Data entries:

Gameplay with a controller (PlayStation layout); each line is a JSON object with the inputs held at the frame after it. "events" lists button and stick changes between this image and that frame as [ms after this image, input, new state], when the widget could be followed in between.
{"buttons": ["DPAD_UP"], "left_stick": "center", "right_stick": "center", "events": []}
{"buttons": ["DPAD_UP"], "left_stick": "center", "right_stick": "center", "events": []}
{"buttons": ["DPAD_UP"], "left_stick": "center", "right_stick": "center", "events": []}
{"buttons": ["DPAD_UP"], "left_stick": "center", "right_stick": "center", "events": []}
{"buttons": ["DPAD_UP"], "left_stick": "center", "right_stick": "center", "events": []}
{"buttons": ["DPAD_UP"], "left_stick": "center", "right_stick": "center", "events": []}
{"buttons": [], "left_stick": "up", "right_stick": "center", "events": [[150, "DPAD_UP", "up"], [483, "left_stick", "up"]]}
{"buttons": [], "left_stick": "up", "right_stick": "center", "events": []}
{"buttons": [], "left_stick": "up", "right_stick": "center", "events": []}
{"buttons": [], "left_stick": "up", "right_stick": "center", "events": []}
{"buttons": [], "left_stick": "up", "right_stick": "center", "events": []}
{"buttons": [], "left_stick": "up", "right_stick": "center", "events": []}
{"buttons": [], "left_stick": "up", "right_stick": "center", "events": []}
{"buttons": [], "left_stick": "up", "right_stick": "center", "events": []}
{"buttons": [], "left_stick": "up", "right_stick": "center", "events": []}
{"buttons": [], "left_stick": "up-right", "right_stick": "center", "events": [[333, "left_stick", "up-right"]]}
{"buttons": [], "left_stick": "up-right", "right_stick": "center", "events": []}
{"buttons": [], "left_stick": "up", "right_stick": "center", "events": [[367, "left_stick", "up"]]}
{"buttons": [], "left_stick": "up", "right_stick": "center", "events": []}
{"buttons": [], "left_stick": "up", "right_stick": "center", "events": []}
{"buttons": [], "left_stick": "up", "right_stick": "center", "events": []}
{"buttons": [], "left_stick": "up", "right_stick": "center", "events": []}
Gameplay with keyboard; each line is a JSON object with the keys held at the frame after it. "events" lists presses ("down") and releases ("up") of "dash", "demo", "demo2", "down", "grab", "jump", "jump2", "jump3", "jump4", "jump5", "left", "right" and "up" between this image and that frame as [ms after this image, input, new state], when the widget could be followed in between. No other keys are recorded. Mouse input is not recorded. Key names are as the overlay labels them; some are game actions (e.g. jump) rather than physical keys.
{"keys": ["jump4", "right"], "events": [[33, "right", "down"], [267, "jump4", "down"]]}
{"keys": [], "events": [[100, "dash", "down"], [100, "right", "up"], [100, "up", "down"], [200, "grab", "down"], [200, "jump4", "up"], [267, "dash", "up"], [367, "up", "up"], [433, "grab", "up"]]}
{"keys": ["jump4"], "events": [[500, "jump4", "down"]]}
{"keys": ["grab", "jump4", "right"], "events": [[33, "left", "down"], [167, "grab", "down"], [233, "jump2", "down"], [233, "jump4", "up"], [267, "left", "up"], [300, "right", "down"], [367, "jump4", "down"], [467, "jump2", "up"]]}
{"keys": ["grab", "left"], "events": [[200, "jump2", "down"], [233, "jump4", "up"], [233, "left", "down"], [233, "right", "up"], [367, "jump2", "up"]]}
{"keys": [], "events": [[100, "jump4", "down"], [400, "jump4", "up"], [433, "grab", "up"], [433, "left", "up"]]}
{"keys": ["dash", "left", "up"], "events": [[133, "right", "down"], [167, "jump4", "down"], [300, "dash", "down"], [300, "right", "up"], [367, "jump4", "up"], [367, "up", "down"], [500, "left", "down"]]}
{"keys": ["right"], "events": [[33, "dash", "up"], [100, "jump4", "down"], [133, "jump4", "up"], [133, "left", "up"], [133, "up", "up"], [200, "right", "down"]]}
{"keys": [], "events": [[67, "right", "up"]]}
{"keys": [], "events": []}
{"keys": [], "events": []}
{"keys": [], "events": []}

• HOW TO COMPLETE THIS TASK: Return the entries in full. Do not alter them.

• ANSWER TO THIS PROBLEM:
Gameplay with a controller (PlayStation layout); each line is a JSON object with the inputs held at the frame after it. "events" lists button and stick changes between this image and that frame as [ms after this image, input, new state], when the widget could be followed in between.
{"buttons": ["DPAD_UP"], "left_stick": "center", "right_stick": "center", "events": []}
{"buttons": ["DPAD_UP"], "left_stick": "center", "right_stick": "center", "events": []}
{"buttons": ["DPAD_UP"], "left_stick": "center", "right_stick": "center", "events": []}
{"buttons": ["DPAD_UP"], "left_stick": "center", "right_stick": "center", "events": []}
{"buttons": ["DPAD_UP"], "left_stick": "center", "right_stick": "center", "events": []}
{"buttons": ["DPAD_UP"], "left_stick": "center", "right_stick": "center", "events": []}
{"buttons": [], "left_stick": "up", "right_stick": "center", "events": [[150, "DPAD_UP", "up"], [483, "left_stick", "up"]]}
{"buttons": [], "left_stick": "up", "right_stick": "center", "events": []}
{"buttons": [], "left_stick": "up", "right_stick": "center", "events": []}
{"buttons": [], "left_stick": "up", "right_stick": "center", "events": []}
{"buttons": [], "left_stick": "up", "right_stick": "center", "events": []}
{"buttons": [], "left_stick": "up", "right_stick": "center", "events": []}
{"buttons": [], "left_stick": "up", "right_stick": "center", "events": []}
{"buttons": [], "left_stick": "up", "right_stick": "center", "events": []}
{"buttons": [], "left_stick": "up", "right_stick": "center", "events": []}
{"buttons": [], "left_stick": "up-right", "right_stick": "center", "events": [[333, "left_stick", "up-right"]]}
{"buttons": [], "left_stick": "up-right", "right_stick": "center", "events": []}
{"buttons": [], "left_stick": "up", "right_stick": "center", "events": [[367, "left_stick", "up"]]}
{"buttons": [], "left_stick": "up", "right_stick": "center", "events": []}
{"buttons": [], "left_stick": "up", "right_stick": "center", "events": []}
{"buttons": [], "left_stick": "up", "right_stick": "center", "events": []}
{"buttons": [], "left_stick": "up", "right_stick": "center", "events": []}
Gameplay with keyboard; each line is a JSON object with the keys held at the frame after it. "events" lists presses ("down") and releases ("up") of "dash", "demo", "demo2", "down", "grab", "jump", "jump2", "jump3", "jump4", "jump5", "left", "right" and "up" between this image and that frame as [ms after this image, input, new state], when the widget could be followed in between. No other keys are recorded. Mouse input is not recorded. Key names are as the overlay labels them; some are game actions (e.g. jump) rather than physical keys.
{"keys": ["jump4", "right"], "events": [[33, "right", "down"], [267, "jump4", "down"]]}
{"keys": [], "events": [[100, "dash", "down"], [100, "right", "up"], [100, "up", "down"], [200, "grab", "down"], [200, "jump4", "up"], [267, "dash", "up"], [367, "up", "up"], [433, "grab", "up"]]}
{"keys": ["jump4"], "events": [[500, "jump4", "down"]]}
{"keys": ["grab", "jump4", "right"], "events": [[33, "left", "down"], [167, "grab", "down"], [233, "jump2", "down"], [233, "jump4", "up"], [267, "left", "up"], [300, "right", "down"], [367, "jump4", "down"], [467, "jump2", "up"]]}
{"keys": ["grab", "left"], "events": [[200, "jump2", "down"], [233, "jump4", "up"], [233, "left", "down"], [233, "right", "up"], [367, "jump2", "up"]]}
{"keys": [], "events": [[100, "jump4", "down"], [400, "jump4", "up"], [433, "grab", "up"], [433, "left", "up"]]}
{"keys": ["dash", "left", "up"], "events": [[133, "right", "down"], [167, "jump4", "down"], [300, "dash", "down"], [300, "right", "up"], [367, "jump4", "up"], [367, "up", "down"], [500, "left", "down"]]}
{"keys": ["right"], "events": [[33, "dash", "up"], [100, "jump4", "down"], [133, "jump4", "up"], [133, "left", "up"], [133, "up", "up"], [200, "right", "down"]]}
{"keys": [], "events": [[67, "right", "up"]]}
{"keys": [], "events": []}
{"keys": [], "events": []}
{"keys": [], "events": []}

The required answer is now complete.